PROBLEM REQUIREMENTS:
Reproduce every line of the entries below without any change, and leave the pictures out of your copy.

Excerpts from a dataset
- - - - - - -
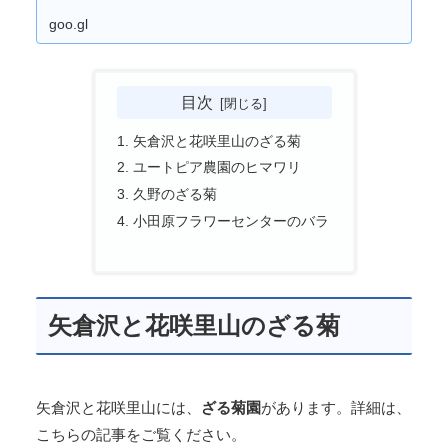
goo.gl
目次
矢倉沢と花咲里山のざる菊
ユートピア農園のヒマワリ
久野のざる菊
小田原フラワーセンターのバラ
矢倉沢と花咲里山のざる菊
矢倉沢と花咲里山には、
ざる菊園
があります。詳細は、
こちらの記事をご覧ください。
- - - - - - -
PROBLEM SOLUTION:
goo.gl
目次
矢倉沢と花咲里山のざる菊
ユートピア農園のヒマワリ
久野のざる菊
小田原フラワーセンターのバラ
矢倉沢と花咲里山のざる菊
矢倉沢と花咲里山には、
ざる菊園
があります。詳細は、
こちらの記事をご覧ください。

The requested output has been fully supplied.